Data to examine.
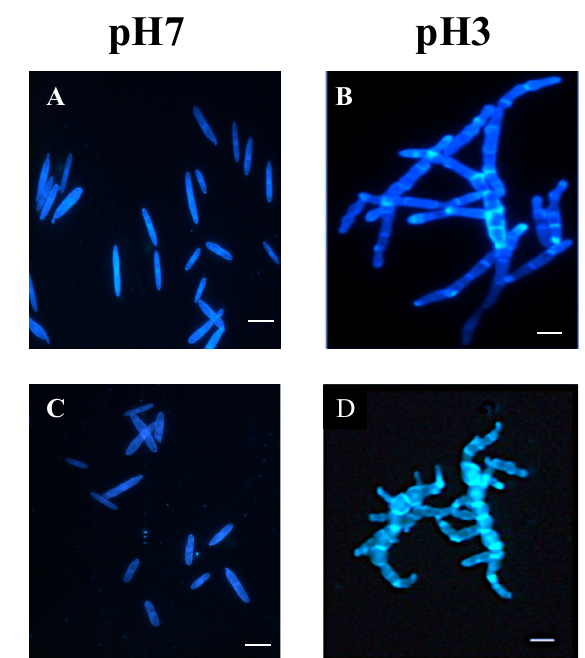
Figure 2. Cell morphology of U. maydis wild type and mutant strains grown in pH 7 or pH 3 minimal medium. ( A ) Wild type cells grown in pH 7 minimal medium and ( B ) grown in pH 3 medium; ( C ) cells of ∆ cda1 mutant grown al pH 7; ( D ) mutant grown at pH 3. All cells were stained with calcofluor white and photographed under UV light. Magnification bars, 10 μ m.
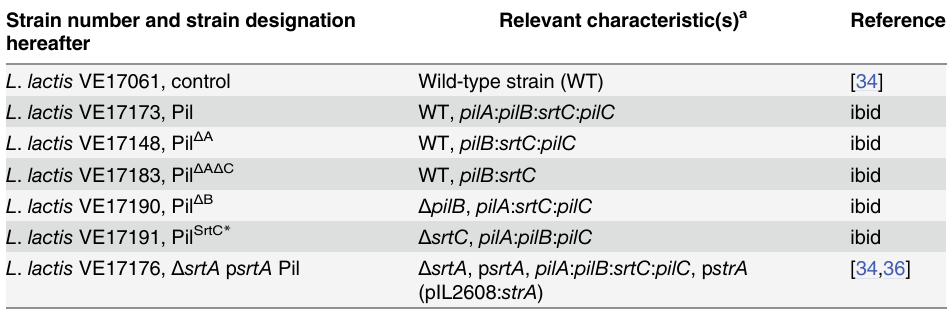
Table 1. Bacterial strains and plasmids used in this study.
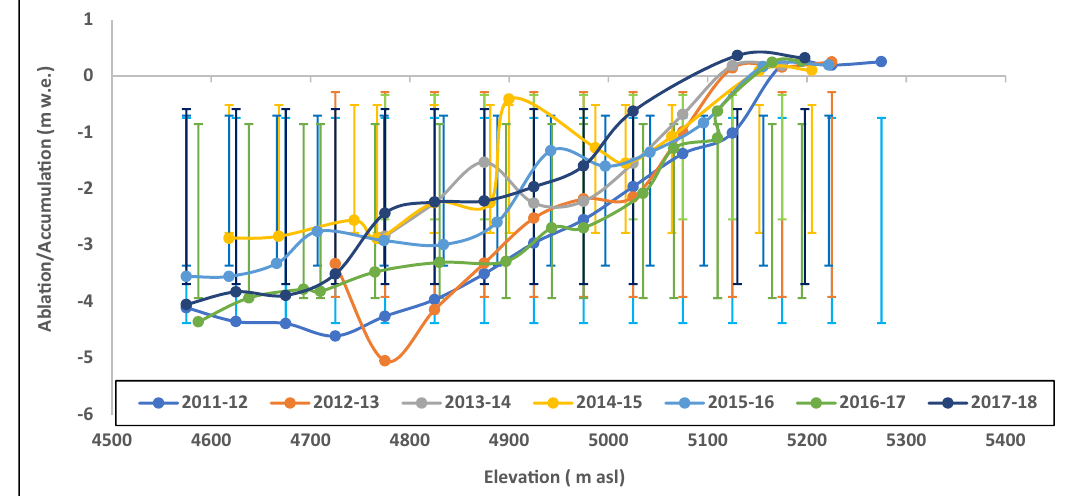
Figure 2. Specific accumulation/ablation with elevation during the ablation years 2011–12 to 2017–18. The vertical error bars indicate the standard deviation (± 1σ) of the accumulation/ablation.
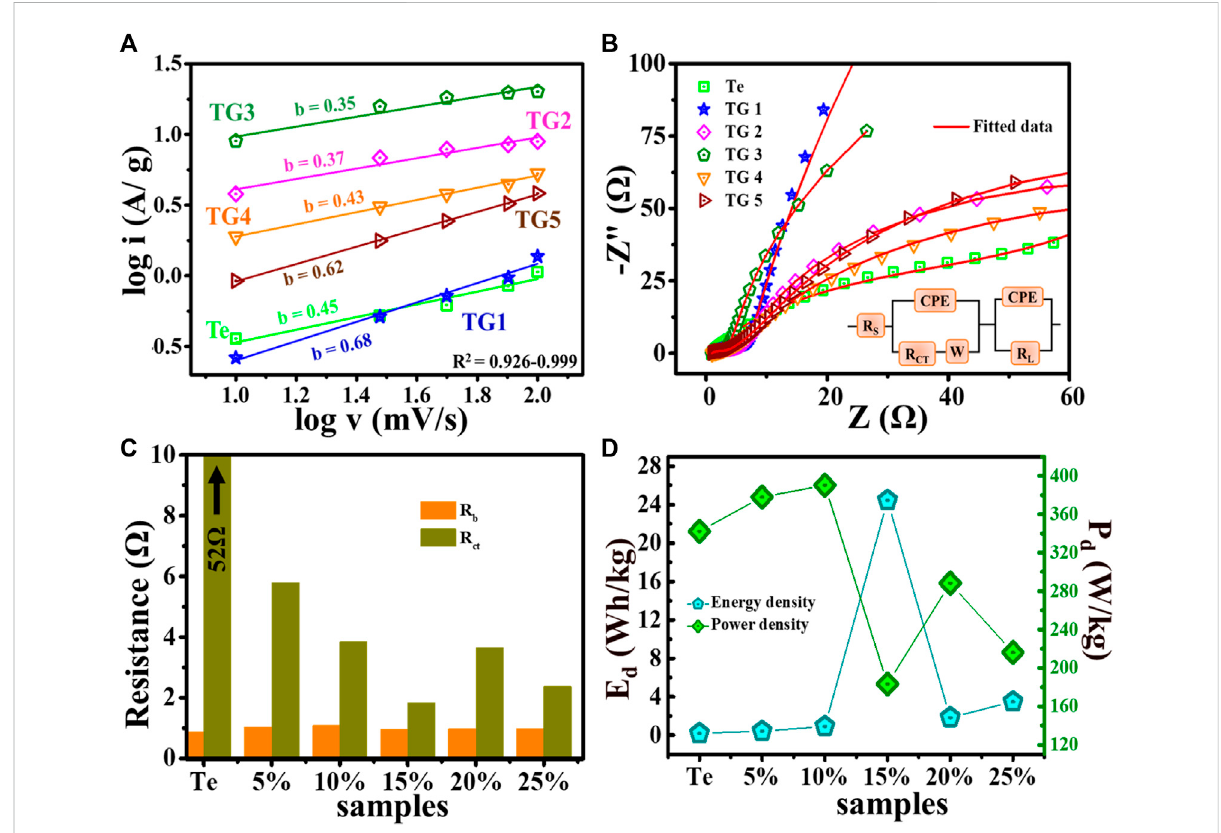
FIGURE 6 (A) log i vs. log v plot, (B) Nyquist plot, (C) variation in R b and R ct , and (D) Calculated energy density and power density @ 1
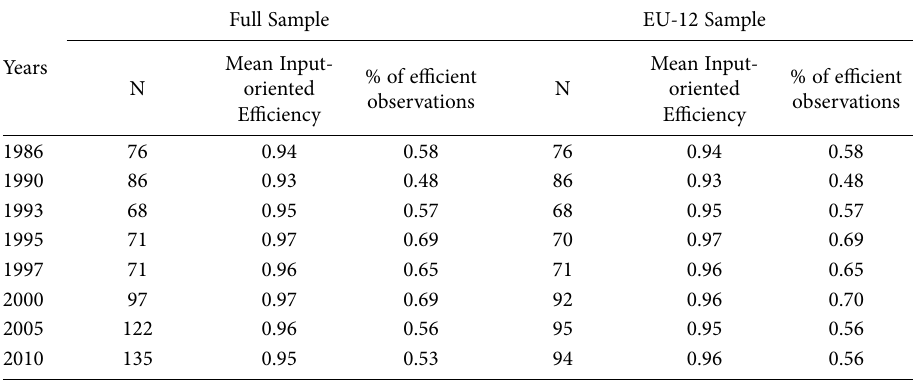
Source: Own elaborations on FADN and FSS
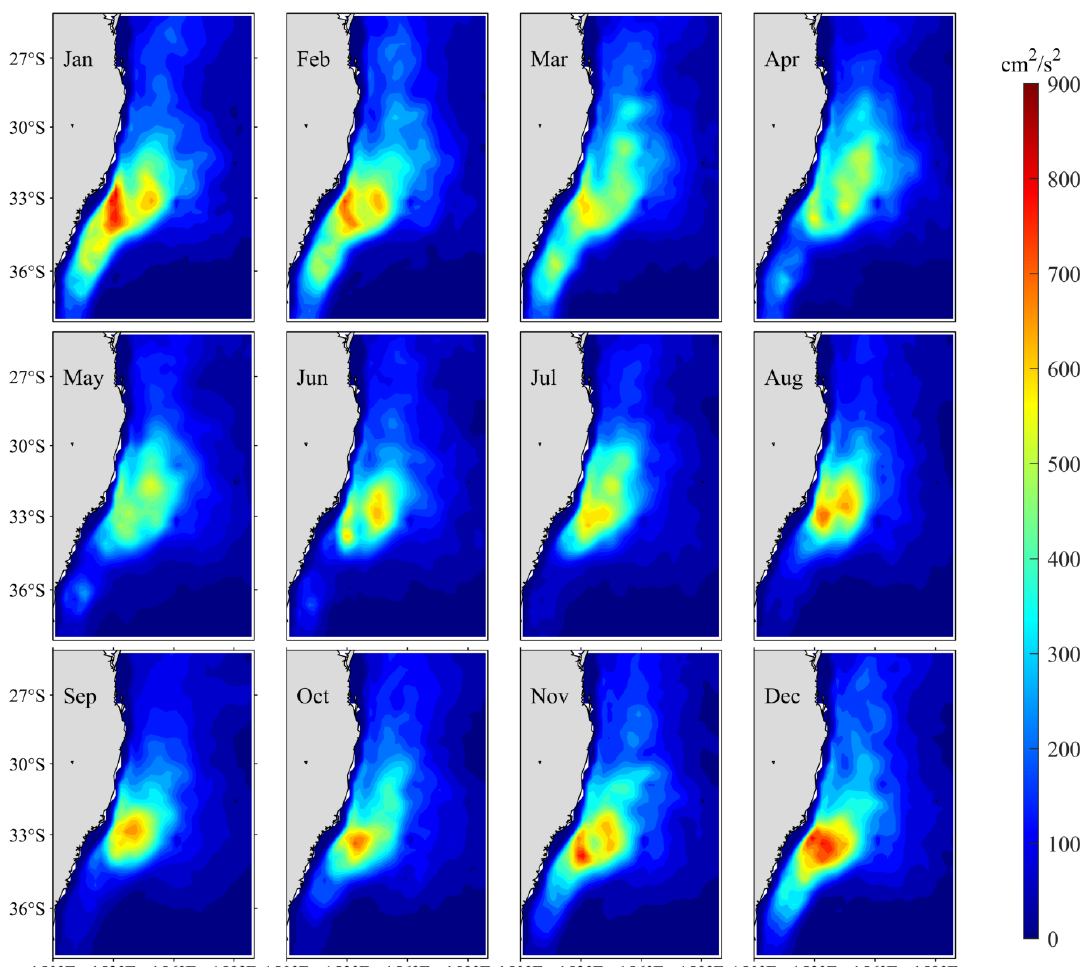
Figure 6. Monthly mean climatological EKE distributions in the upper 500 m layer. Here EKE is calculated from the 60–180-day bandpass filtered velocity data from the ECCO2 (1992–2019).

* * *

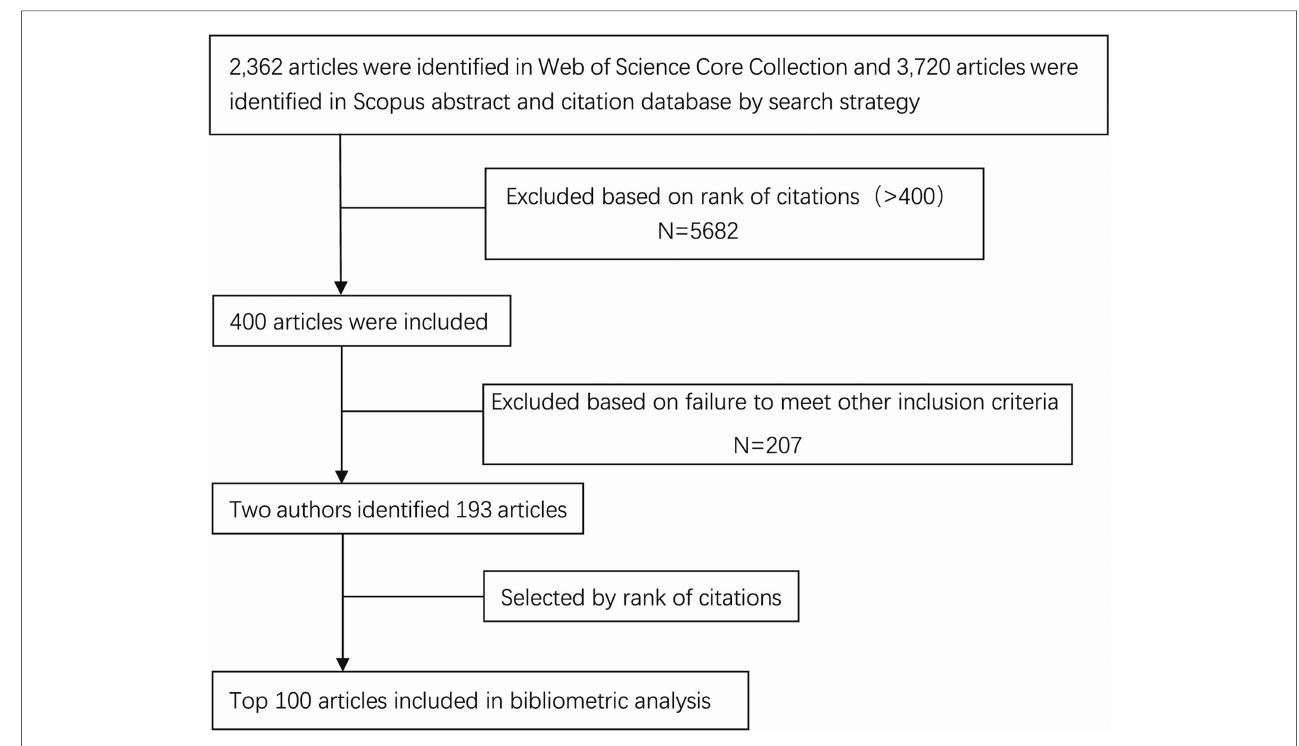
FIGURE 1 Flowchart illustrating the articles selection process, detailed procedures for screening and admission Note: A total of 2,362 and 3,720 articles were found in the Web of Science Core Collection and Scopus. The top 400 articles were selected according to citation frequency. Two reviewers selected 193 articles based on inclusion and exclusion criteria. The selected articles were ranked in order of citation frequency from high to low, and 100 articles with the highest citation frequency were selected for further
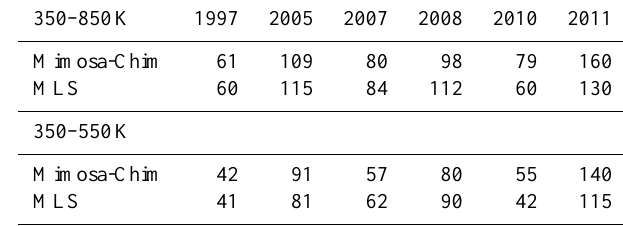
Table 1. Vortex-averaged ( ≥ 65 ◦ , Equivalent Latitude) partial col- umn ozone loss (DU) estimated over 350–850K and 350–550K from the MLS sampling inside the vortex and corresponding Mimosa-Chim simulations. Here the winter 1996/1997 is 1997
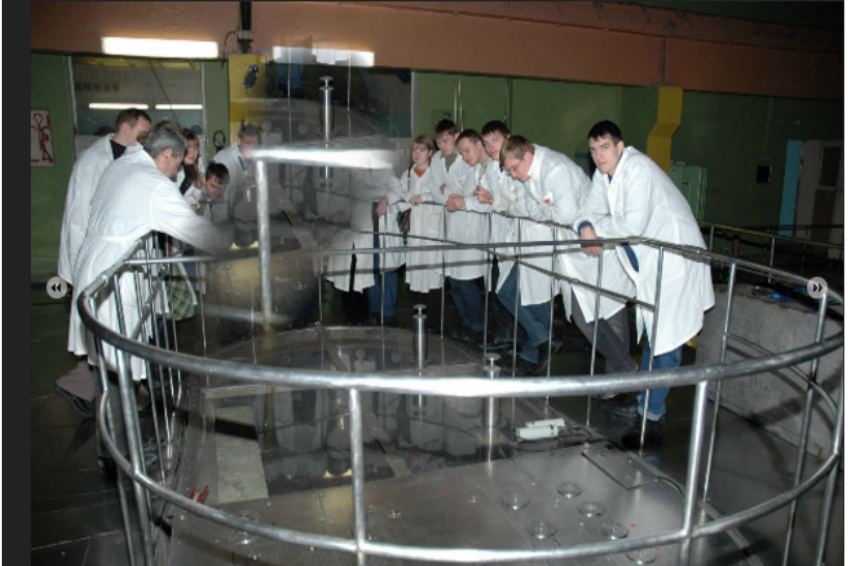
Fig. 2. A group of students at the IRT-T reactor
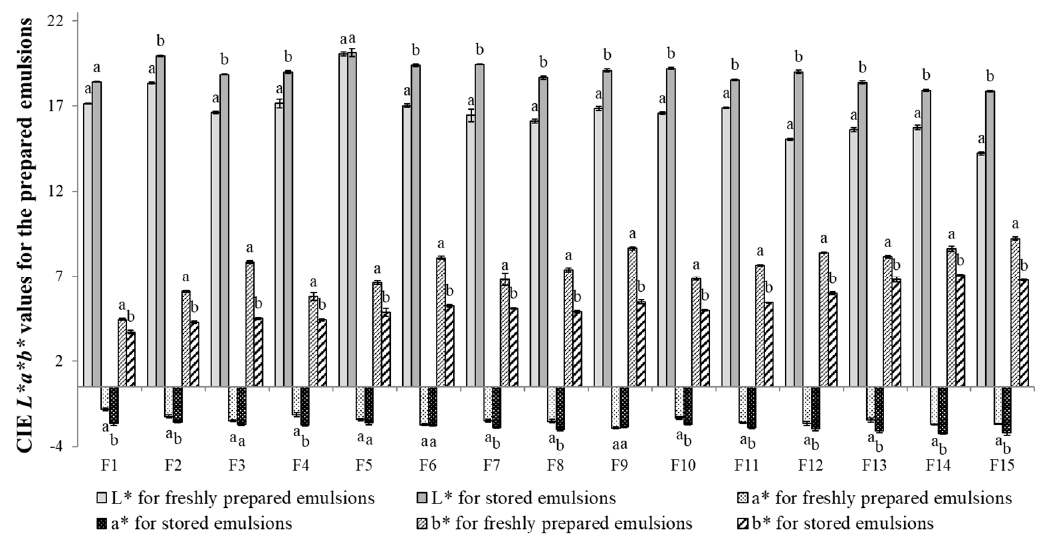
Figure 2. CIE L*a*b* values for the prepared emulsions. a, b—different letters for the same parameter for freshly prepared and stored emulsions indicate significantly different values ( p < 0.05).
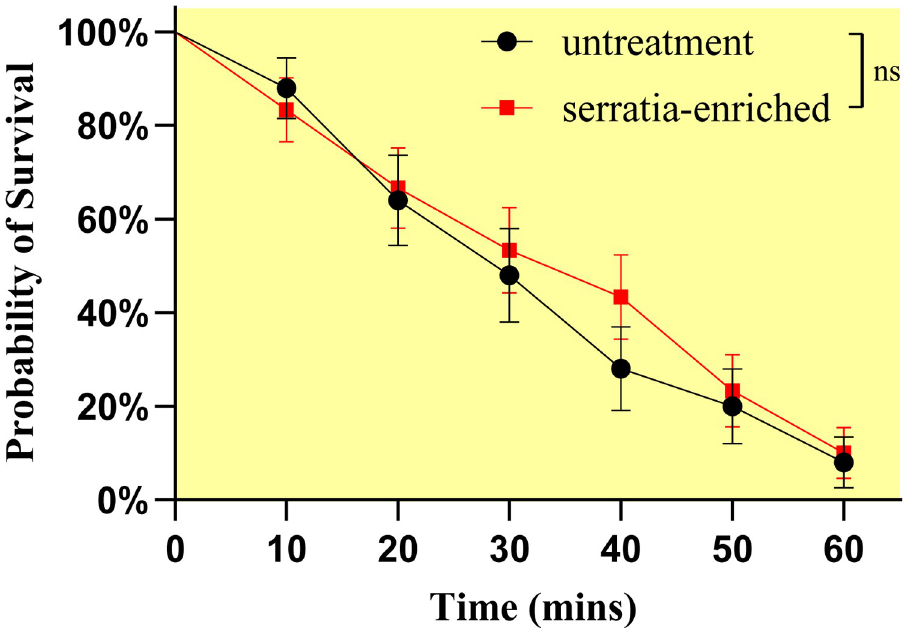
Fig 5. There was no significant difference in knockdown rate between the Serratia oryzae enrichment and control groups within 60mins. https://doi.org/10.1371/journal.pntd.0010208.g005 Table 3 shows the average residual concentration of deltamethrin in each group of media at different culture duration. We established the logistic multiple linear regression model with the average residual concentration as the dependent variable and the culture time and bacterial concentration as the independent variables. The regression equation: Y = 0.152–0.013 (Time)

* * *

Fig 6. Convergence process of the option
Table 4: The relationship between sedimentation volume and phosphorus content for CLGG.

What you will do. Among the lines above, the one with "Figure 2. Cell" opens the part to repeat and the one with "Source: Own elaborations on FADN and FSS" closes it; repeat only that part exactly, with no pictures.

Expected output.
Figure 2. Cell morphology of U. maydis wild type and mutant strains grown in pH 7 or pH 3 minimal medium. ( A ) Wild type cells grown in pH 7 minimal medium and ( B ) grown in pH 3 medium; ( C ) cells of ∆ cda1 mutant grown al pH 7; ( D ) mutant grown at pH 3. All cells were stained with calcofluor white and photographed under UV light. Magnification bars, 10 μ m.
Table 1. Bacterial strains and plasmids used in this study.
Figure 2. Specific accumulation/ablation with elevation during the ablation years 2011–12 to 2017–18. The vertical error bars indicate the standard deviation (± 1σ) of the accumulation/ablation.
FIGURE 6 (A) log i vs. log v plot, (B) Nyquist plot, (C) variation in R b and R ct , and (D) Calculated energy density and power density @ 1
Source: Own elaborations on FADN and FSS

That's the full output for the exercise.